BEGIN

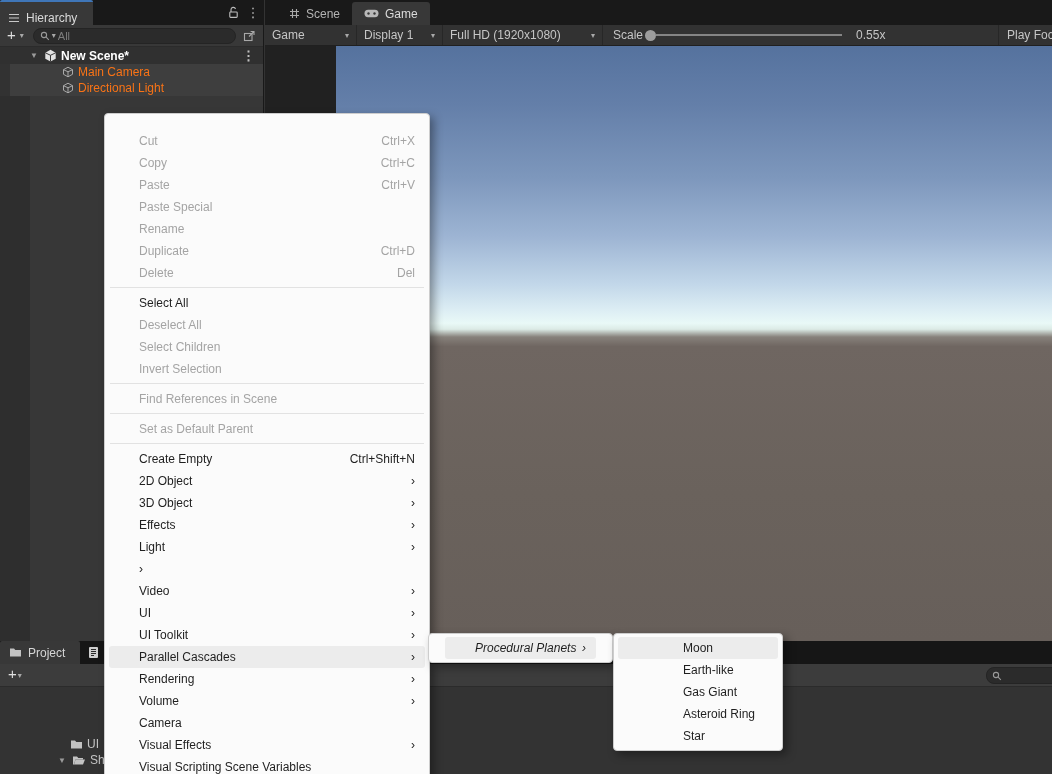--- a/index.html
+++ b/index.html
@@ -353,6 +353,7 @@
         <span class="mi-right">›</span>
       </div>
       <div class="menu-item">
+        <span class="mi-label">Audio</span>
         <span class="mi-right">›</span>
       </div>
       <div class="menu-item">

END

* Brief *
The material above must be printed exactly, with its pictures left out.

* Answer box *
--- a/index.html
+++ b/index.html
@@ -353,6 +353,7 @@
         <span class="mi-right">›</span>
       </div>
       <div class="menu-item">
+        <span class="mi-label">Audio</span>
         <span class="mi-right">›</span>
       </div>
       <div class="menu-item">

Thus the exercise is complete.